In De Wolf Maritime Safety BV v. Traffic-Tech International Inc., 2017 FC 23, the shipper, De Wolf, entered into a contract with the carrier, Traffic-Tech, for the transport of its cargo from Vancouver, Canada to Rotterdam, Netherlands. Although the shipper alleged the true value of the cargo was almost CAD $100,000, no value was declared and the carrier issued a clean bill of lading. The cargo was loaded aboard the M/V Cap Jackson in Vancouver, but never made it to Rotterdam. At some point during transit, the cargo was swept overboard and lost.
The shipper brought an action in Federal Court against the carrier for the full value of the cargo. The carrier moved for a preliminary determination of a question of law under rule 220(1) of the Federal Court Rules. The Court considered the following two questions:
- Does the undeclared on-deck carriage of the cargo under the bill of lading prevent the carrier from relying on the Hague-Visby Rules?
- In the negative what are the limitations applicable to the contract of carriage pursuant to the Hague-Visby Rules?
On the first issue, the Court considered whether the cargo fell within the definition of "goods" under Article I(c) of the Rules, which provides:
"goods" includes goods, wares, merchandise and articles of every kind whatsoever, except live animals and cargo which by the contract of carriage is stated as being carried on deck and is so carried.
The Court found that the exception under Article I(c) for on-deck cargo requires both parts to be satisfied, namely that the cargo must be declared to be carried on deck and the cargo is in fact carried on deck. Accordingly, as the cargo in this case was not declared to be carried on-deck, the exception did not apply and the contract of carriage was subject to the Rules.
On the second issue, the Court considered whether the carrier could rely on the limitation of liability provided for in Article IV(5)(a). Where there is no declared value of the goods on the bill of lading, Article IV(5)(a) limits the liability of the carrier and ship "in any event" to an amount not exceeding the greater of 666.7 units of account per package or two units of account per kilogram of gross weight.
The Court found that, on their ordinary meaning and applied literally, the words "in any event" must be understood to mean "in every case". There was nothing within the wording or the context of the Article that limited this interpretation other than the exception within Article IV(5)(e), discussed further below. Accordingly, the Court found that the contract of carriage was subject to the Rules and the carrier was entitled to rely on the limitation of liability provided by Article IV(5)(a).
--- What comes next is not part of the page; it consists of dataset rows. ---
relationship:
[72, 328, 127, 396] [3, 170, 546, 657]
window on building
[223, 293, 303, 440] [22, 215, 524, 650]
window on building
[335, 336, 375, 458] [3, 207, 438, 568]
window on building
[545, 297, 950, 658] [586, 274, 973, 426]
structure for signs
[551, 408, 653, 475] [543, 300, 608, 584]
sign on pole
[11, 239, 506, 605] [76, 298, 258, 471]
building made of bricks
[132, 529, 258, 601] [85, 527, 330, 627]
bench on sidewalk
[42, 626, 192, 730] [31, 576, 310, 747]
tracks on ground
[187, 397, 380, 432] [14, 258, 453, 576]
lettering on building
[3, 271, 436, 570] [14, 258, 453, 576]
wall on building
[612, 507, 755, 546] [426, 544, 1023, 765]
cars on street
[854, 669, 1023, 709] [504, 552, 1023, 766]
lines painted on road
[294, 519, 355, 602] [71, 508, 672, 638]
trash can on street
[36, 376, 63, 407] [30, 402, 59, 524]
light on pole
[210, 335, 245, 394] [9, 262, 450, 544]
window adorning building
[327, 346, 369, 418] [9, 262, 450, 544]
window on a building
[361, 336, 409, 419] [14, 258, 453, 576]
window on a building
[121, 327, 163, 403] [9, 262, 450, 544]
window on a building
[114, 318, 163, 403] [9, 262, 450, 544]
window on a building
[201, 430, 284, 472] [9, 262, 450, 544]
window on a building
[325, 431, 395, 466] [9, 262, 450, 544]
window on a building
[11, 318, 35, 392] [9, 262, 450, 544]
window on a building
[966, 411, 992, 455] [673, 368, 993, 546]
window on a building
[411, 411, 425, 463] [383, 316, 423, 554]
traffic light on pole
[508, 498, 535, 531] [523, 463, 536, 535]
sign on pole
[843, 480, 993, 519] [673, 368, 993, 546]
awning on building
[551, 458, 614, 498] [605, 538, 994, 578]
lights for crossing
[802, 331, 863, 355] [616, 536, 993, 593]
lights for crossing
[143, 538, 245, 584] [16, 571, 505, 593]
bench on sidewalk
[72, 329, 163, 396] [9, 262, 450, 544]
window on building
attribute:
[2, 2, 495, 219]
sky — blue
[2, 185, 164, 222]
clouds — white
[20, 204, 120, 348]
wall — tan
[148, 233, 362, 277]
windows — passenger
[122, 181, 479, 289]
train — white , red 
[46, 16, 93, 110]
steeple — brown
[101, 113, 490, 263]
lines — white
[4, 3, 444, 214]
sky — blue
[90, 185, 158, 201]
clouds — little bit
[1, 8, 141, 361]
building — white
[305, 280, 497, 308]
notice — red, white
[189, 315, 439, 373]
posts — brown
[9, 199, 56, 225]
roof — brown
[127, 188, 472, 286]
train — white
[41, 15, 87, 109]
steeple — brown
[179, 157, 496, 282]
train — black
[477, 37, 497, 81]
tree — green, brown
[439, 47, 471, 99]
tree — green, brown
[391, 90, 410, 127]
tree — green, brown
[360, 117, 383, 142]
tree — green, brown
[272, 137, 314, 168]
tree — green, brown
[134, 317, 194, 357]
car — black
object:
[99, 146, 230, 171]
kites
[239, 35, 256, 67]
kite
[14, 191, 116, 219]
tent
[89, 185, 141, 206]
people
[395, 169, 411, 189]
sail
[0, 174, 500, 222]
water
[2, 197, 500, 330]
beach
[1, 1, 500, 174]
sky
It must be noted Article IV(5)(e) bars Article IV(5)(a)'s limitation of liability where damage results from an intentional or reckless act or omission by the carrier with the knowledge that damage would probably result. Although the Court recognized that this was the only exception to Article IV(5)(a)'s applicability, it was not considered in this case as such a determination would require an assessment of facts, not just a question of law.